Comédie dramatique de Bernard-Marie Koltès, mise en scène de Richard Brunel, avec Axel Bogousslavsky, Noémie Develay-Ressiguier, Évelyne Didi, Nicolas Hénault, Valérie Larroque, Pio Marmaï, Babacar M’Baye Fall, Laurent Meininger, Luce Mouchel, Tibor Ockenfels, Lamya Regragui, Christian Scelles, Samira Sedira et Thibault Vinçon.
Dernière pièce de Bernard-Marie Koltès, "Roberto Zucco" est un texte où règne la mort, l'obscur, l'impossible retour au monde lumineux d'avant la chute consacrée par le meurtre du père.
Composée de saynètes juxtaposées, "Roberto Zucco" ne donne pas toujours le sentiment d'une continuité logique comme a réussi à lui trouver ici Richard Brunel. Avec ses échafaudages et ses parois coulissantes, il ne perd jamais le tempo rythmé qu'il s'est donné et la succession de personnages baignant dans des atmosphères différentes ne nuit pas à l'unité de l'ensemble.

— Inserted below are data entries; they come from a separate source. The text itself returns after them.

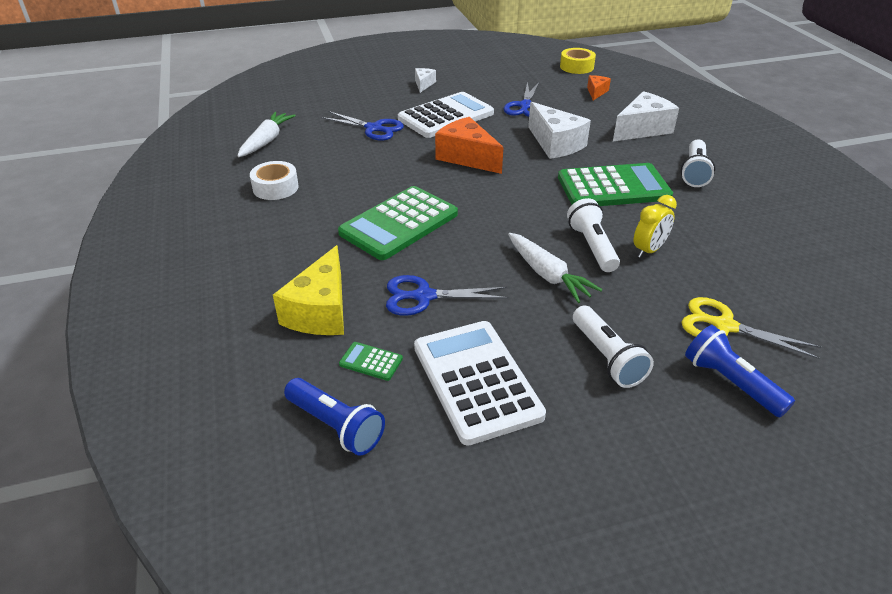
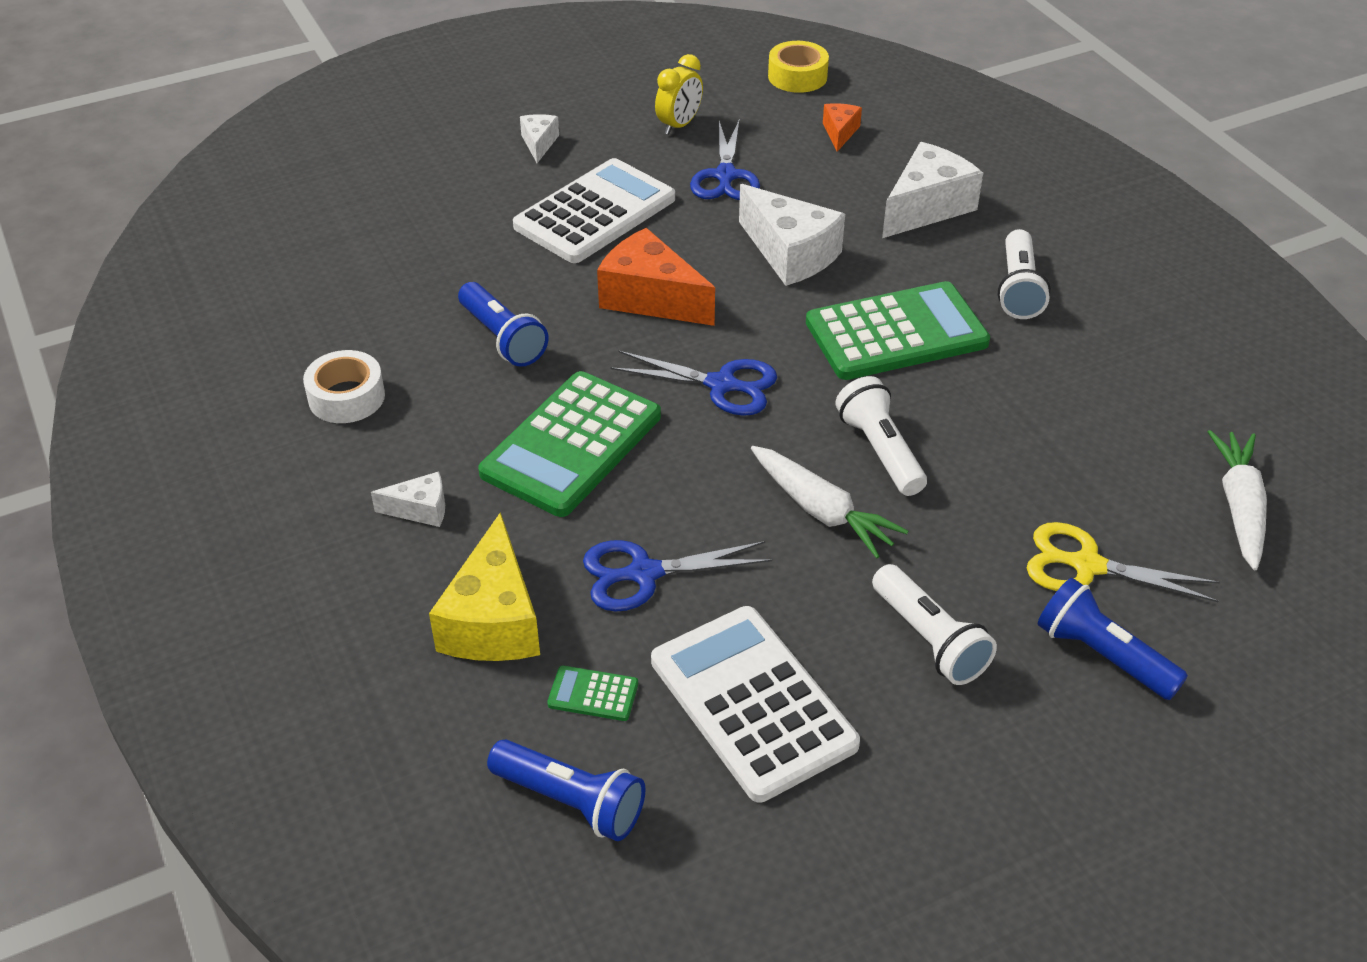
camera: 10 degrees left, 5 degrees up
white carrot [238,112,296,157] -> white carrot moved to [1208,430,1267,570]
blue scissors [321,111,404,141] -> blue scissors moved to [611,351,777,416]
yellow clock [634,195,677,258] -> yellow clock moved to [655,54,703,135]
none -> white cheese [371,471,445,527]
none -> blue flashlight [458,282,549,367]

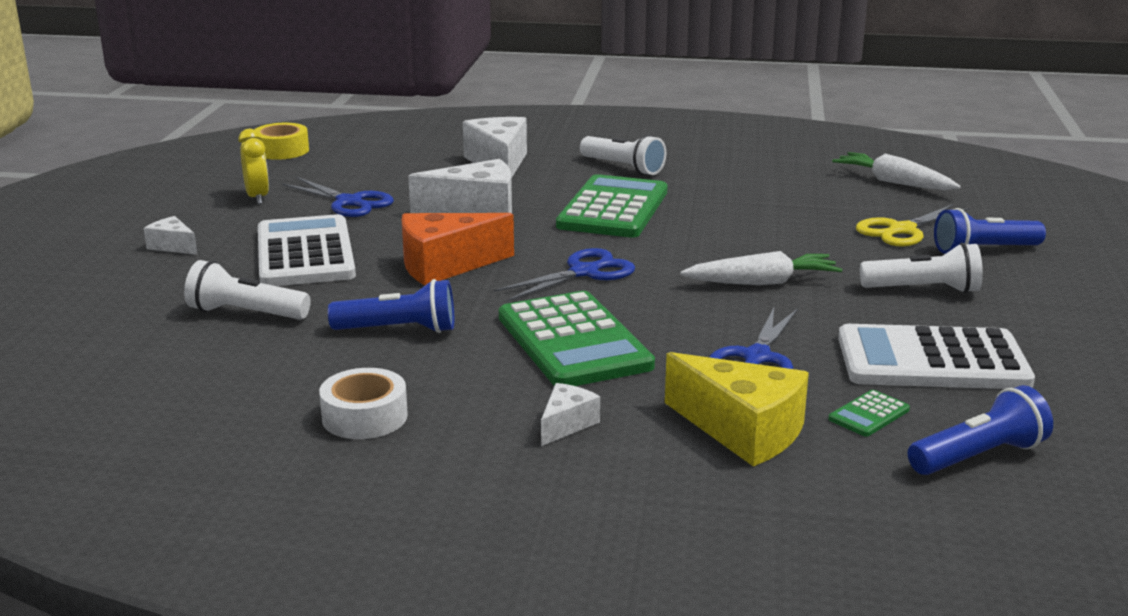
camera: 55 degrees left, 20 degrees down
orange cheese [823,103,862,152] -> none
white flashlight [836,376,927,496] -> white flashlight moved to [184,260,311,320]

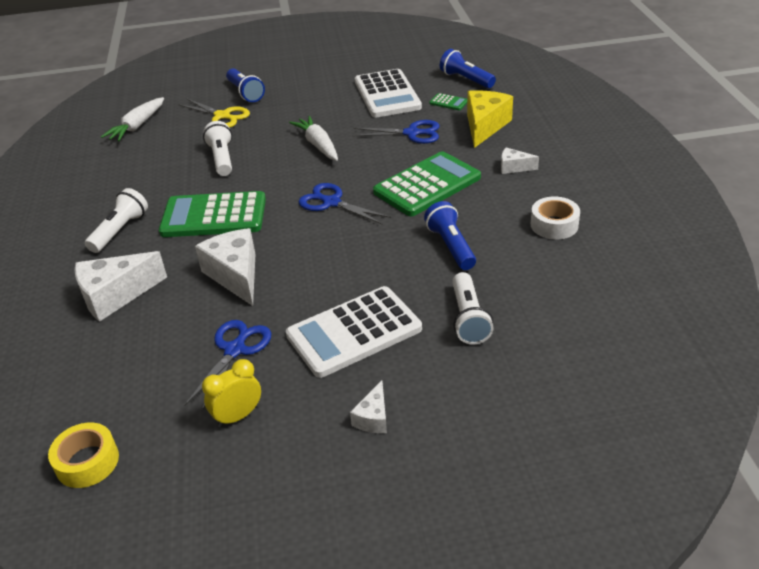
camera: 105 degrees left, 15 degrees up
orange cheese [402,213,514,285] -> none
white flashlight [860,243,983,293] -> white flashlight moved to [203,121,232,176]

Metteur en scène d'opéras, Richard Brunel sait particulièrement bien faire se déplacer les figurants, réussir à les amalgamer pour donner l'illusion d'un monde grouillant, d'une plèbe qui se délecte des crimes de Zucco et de sa folie sanglante.

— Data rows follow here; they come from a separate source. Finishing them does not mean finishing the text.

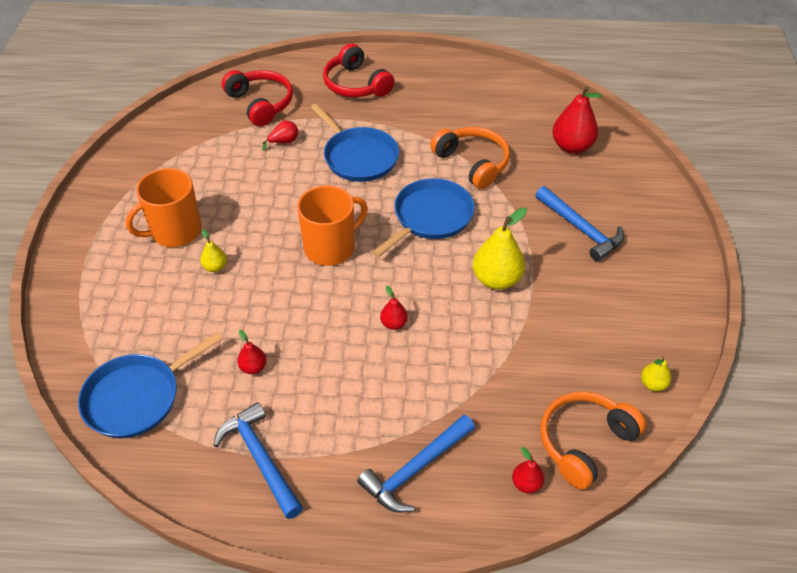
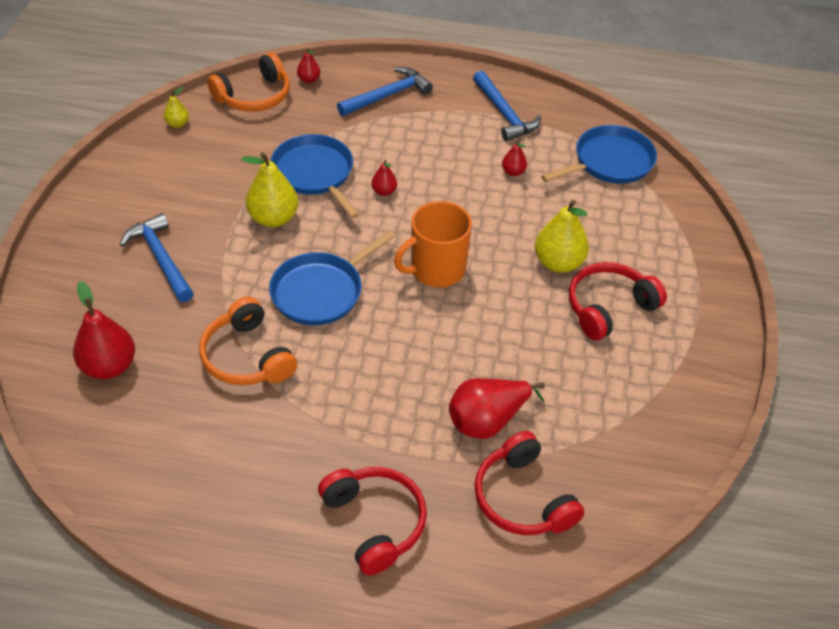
camera: 175 degrees left, 0 degrees up
orange mug [126,168,202,247] -> red headphones [569,262,667,341]
yellow pear [200,229,227,272] -> yellow pear [535,200,589,273], size x1.95
red pear [262,120,298,151] -> red pear [449,378,545,439], size x1.95
blue pan [311,104,399,182] -> blue pan moved to [270,134,360,218]

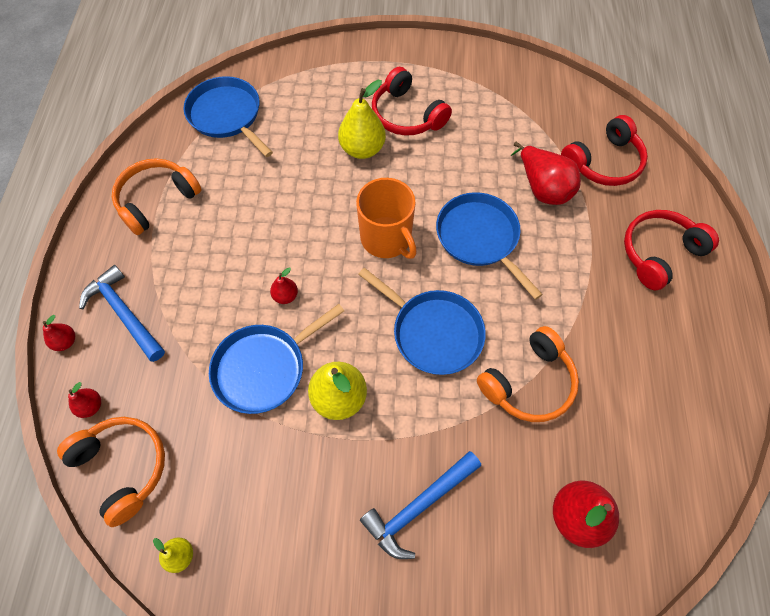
camera: 95 degrees left, 15 degrees up
blue hammer [473,70,541,141] -> orange headphones [112,158,202,235]
red pear [502,140,527,176] -> red pear moved to [43,315,75,351]
none -> blue pan [436,192,543,300]

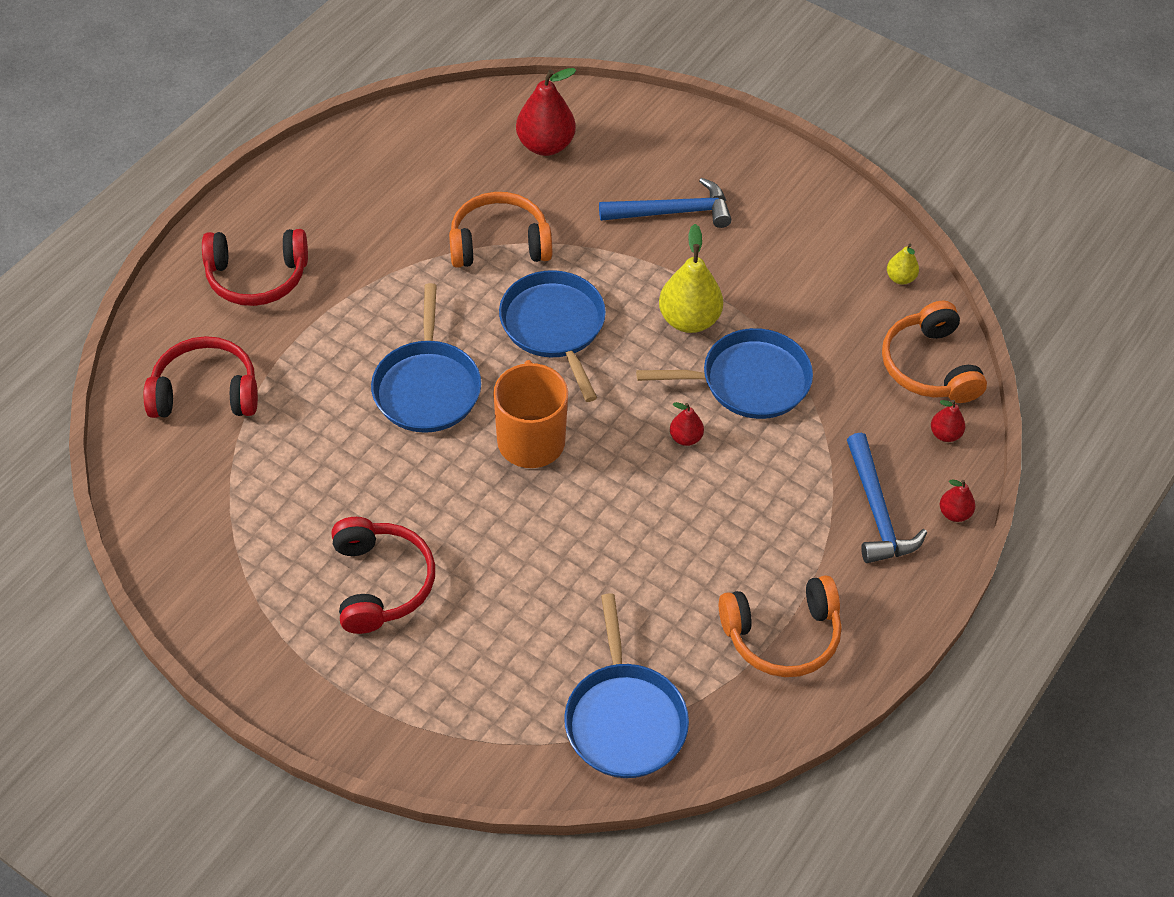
camera: 150 degrees left, 10 degrees down
yellow pear [338,80,386,159] -> none
red pear [511,142,581,205] -> none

Sous sa baguette créative, on ne peut s'empêcher de trouver beaucoup de points communs entre Roberto Zucco avec "M. le Maudit", lui aussi traqué par la pègre, lui aussi éliminé par un lumpen prolétariat qui redécouvre l'instinct de la meute.

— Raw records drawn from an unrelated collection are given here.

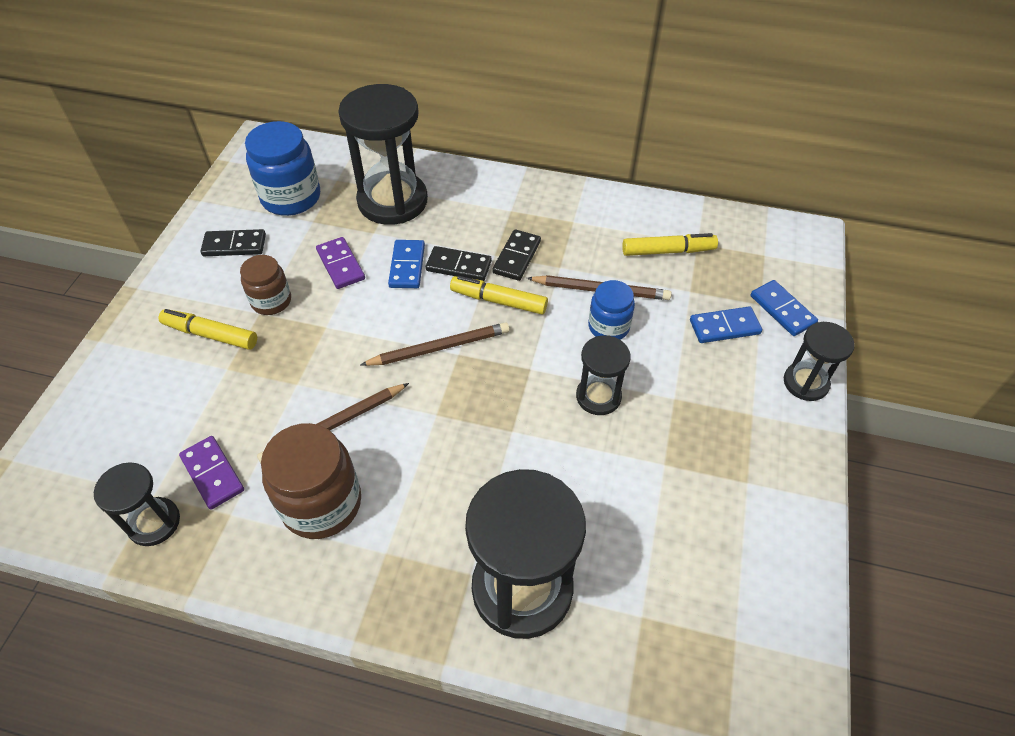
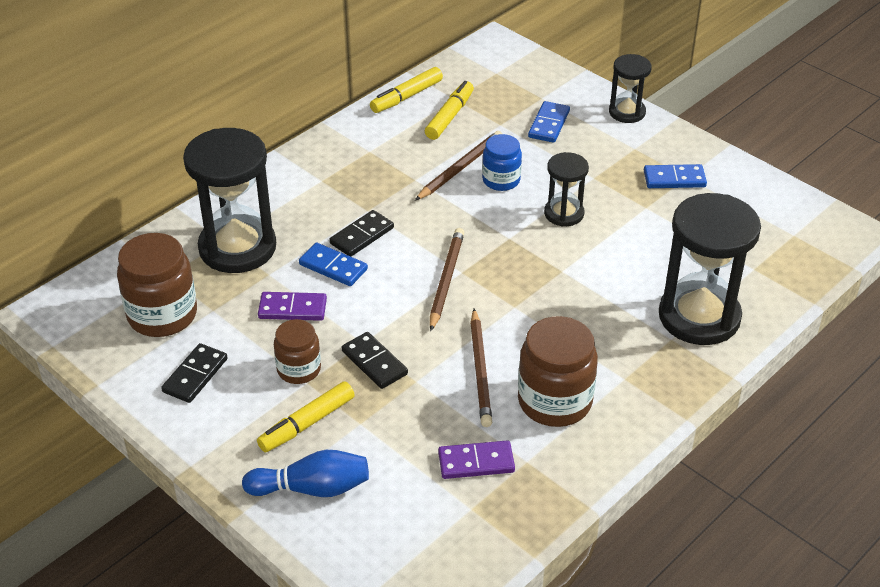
camera: 60 degrees left, 10 degrees down
black hourglass [94,462,180,546] -> none
blue jar [245,121,320,216] -> brown jar [117,233,197,337]
yellow marker [450,276,548,315] -> yellow marker moved to [370,67,443,113]
black domino [492,229,541,281] -> black domino moved to [342,332,408,389]
blue domino [750,280,818,336] -> blue domino moved to [644,164,707,188]
none -> blue bowling pin [242,450,369,497]

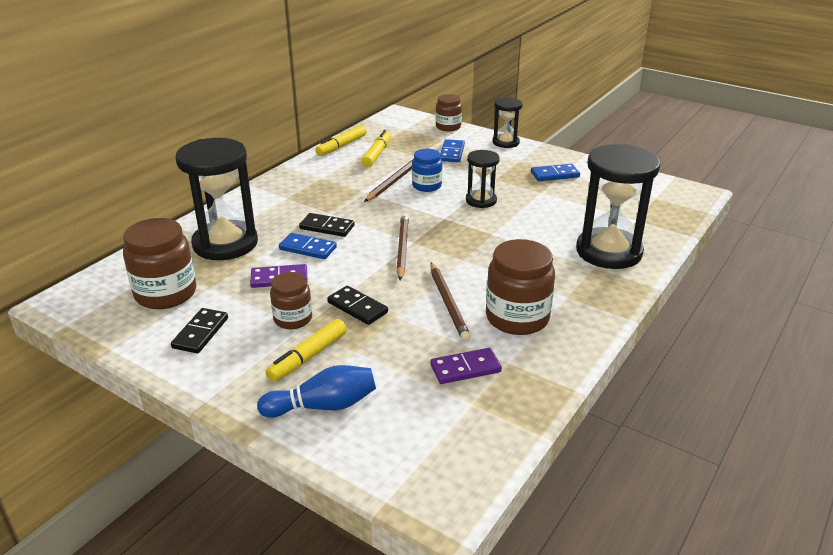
camera: 10 degrees left, 10 degrees down
black domino [329,210,394,257] -> black domino turned 75 degrees clockwise [299,213,355,237]
none -> brown jar [436,94,462,131]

Si la pièce fonctionne spectaculairement, dans un monde d'ordures stylisé par un abus de sacs plastiques bleus et blancs, elle n'est plus qu'une machinerie efficace qui cache habilement, il faut oser l'écrire, un texte assez pauvre, assez attendu, assez convenu et bien daté à l'heure où les hécatombes qui frappent ont besoin de plus de deux mains pour qu'on fasse le compte de leurs victimes.
Assassin métaphorique, pour ne pas dire poétique, Roberto Zucco, que Koltès avait mis scandaleusement dans les pas du vrai Roberto Succo, n'incarne plus qu'un mal anecdotique, daté, incarné par un Pio Marmaï poupin, peu affuté et, au final, pas très convaincant.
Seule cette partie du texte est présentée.